## Rincian Tugas
Tulis ulang bagian teks tentang sumber asbabul wurud hadits mulai dari "الَّذِينَ آمَنُوا وَلَمْ" dan berakhir pada "Lukman ayat 144.", dengan mengganti setiap kata "sahabat" menjadi "pengikut".

## Sumber
────────────────

Kamis, 23 Juli 2020

(Ngaji of the Day) Ini Sumber-sumber Asbab Wurud Hadits

Ini Sumber-sumber Asbab Wurud Hadits


Surat dan ayat Al-Qur’an memiliki sebab-sebab turunnya, atau biasa disebut asbab nuzulil ayat. Demikian juga dengan hadits yang biasa disebut asbab wurudil hadits. Tetapi tidak semua hadits bisa dengan mudah ditemukan asbabul wurudnya. As-Suyuthi menjelaskan bahwa ada tiga hal yang menjadi sumber asbabul wurud. (Lihat As-Suyuthi, Al-Lummāʽ fi Asbābil Ḥadīts, [Beirut, Dārul Kutb: 1984 M], halaman 18).

 

Pertama, Ayat Al-Qur’an.

 

Ayat Al-Qur’an juga bisa menjadi sumber asbabul wurud sebuah hadits. Salah satu contoh yang paling sering kita dengar dan mungkin diketahui oleh para pegiat kajian hadits adalah terkait penafsiran dari ayat yang menjelaskan bahwa kezaliman adalah perbuatan yang paling besar siksanya, yaitu Surat Al-Anʽam ayat 82.

 

الَّذِينَ آمَنُوا وَلَمْ يَلْبِسُوا إِيمَانَهُمْ بِظُلْمٍ أُولَٰئِكَ لَهُمُ الْأَمْنُ وَهُمْ مُهْتَدُونَ

 

Artinya, “Orang-orang yang beriman dan tidak mencampuradukkan iman mereka dengan kezaliman (syirik), mereka itulah yang mendapat keamanan dan mereka itu adalah orang-orang yang mendapat petunjuk.”

 

Ayat tersebut oleh para sahabat dipertanyakan, khususnya pada kata zalim. Karena mereka semua tidak bisa terlepas dari kezaliman, yakni kezaliman yang dimaksud para sahabat adalah tidak meletakkan sesuatu pada tempatnya. Kemudian Rasul SAW menjelaskan bahwa yang dimaksud kezaliman dalam ayat tersebut adalah syirik, dengan menyebutkan Surat Lukman ayat 144.

────────────────

## Data Terekam
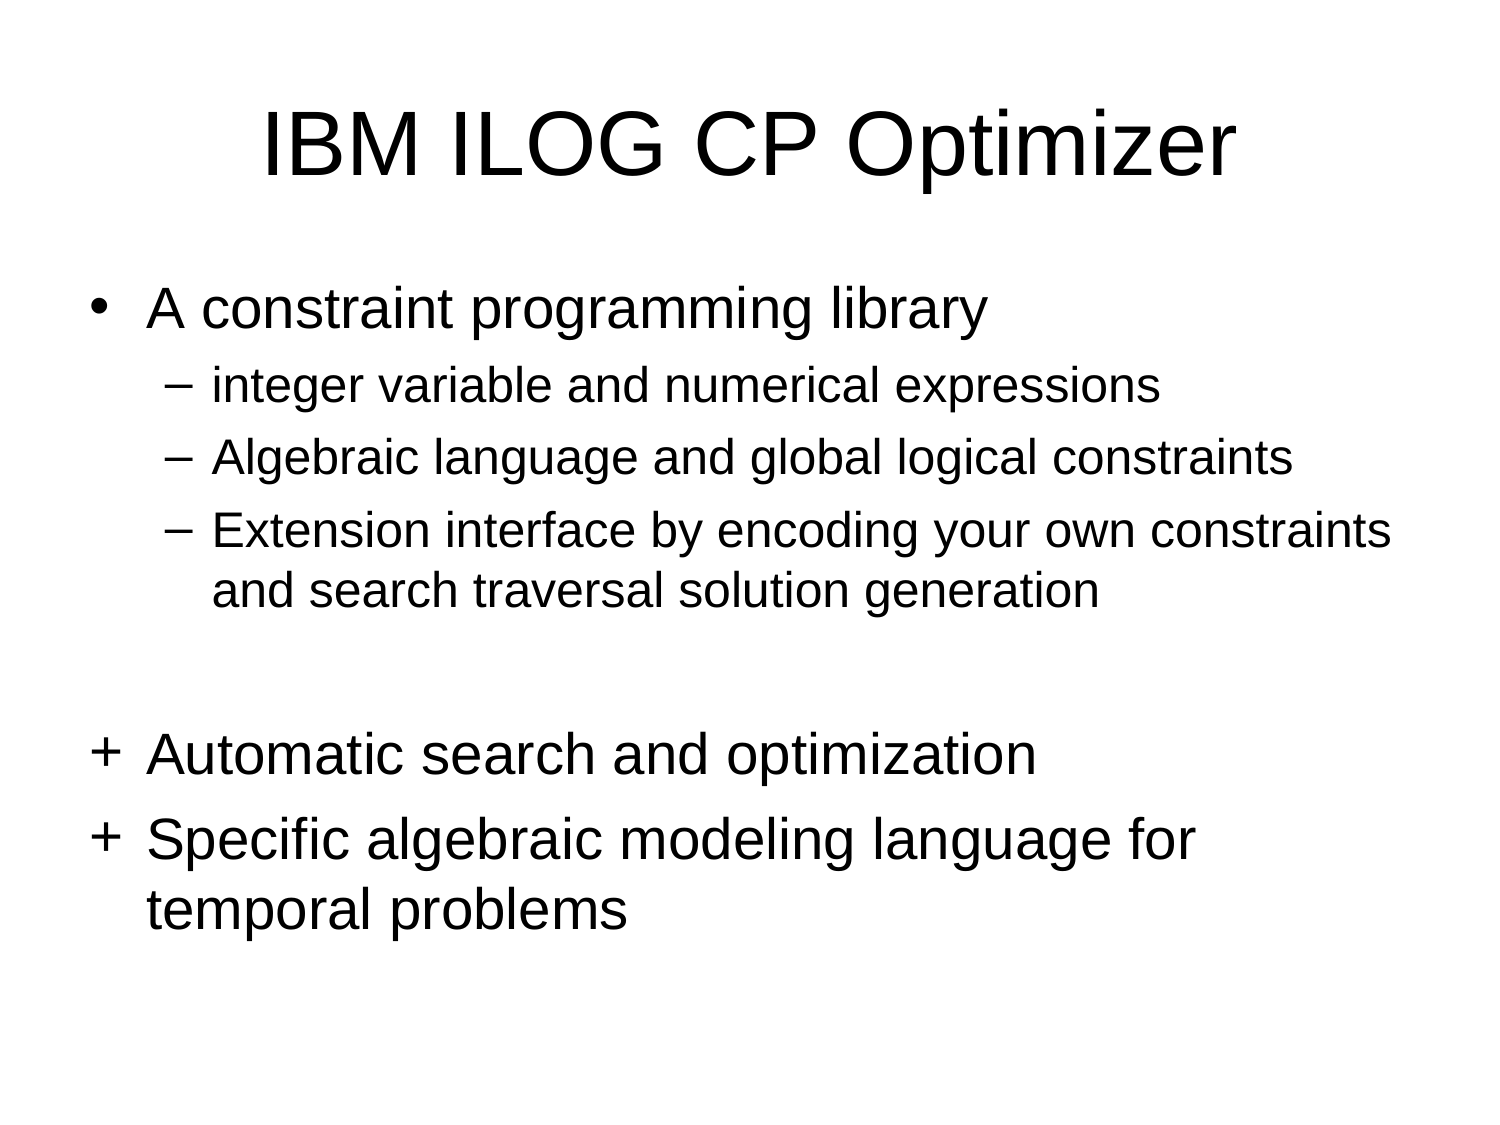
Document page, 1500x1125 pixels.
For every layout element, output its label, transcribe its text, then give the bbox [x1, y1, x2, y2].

list A constraint programming library integer variable and numerical expressions Algebraic language and global logical constraints Extension interface by encoding your own constraints and search traversal solution generation Automatic search and optimization Specific algebraic modeling language for temporal problems [75, 262, 1426, 1005]
title IBM ILOG CP Optimizer [75, 45, 1426, 233]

────────────────

## Jawaban Latihan
الَّذِينَ آمَنُوا وَلَمْ يَلْبِسُوا إِيمَانَهُمْ بِظُلْمٍ أُولَٰئِكَ لَهُمُ الْأَمْنُ وَهُمْ مُهْتَدُونَ

 

Artinya, “Orang-orang yang beriman dan tidak mencampuradukkan iman mereka dengan kezaliman (syirik), mereka itulah yang mendapat keamanan dan mereka itu adalah orang-orang yang mendapat petunjuk.”

 

Ayat tersebut oleh para pengikut dipertanyakan, khususnya pada kata zalim. Karena mereka semua tidak bisa terlepas dari kezaliman, yakni kezaliman yang dimaksud para pengikut adalah tidak meletakkan sesuatu pada tempatnya. Kemudian Rasul SAW menjelaskan bahwa yang dimaksud kezaliman dalam ayat tersebut adalah syirik, dengan menyebutkan Surat Lukman ayat 144.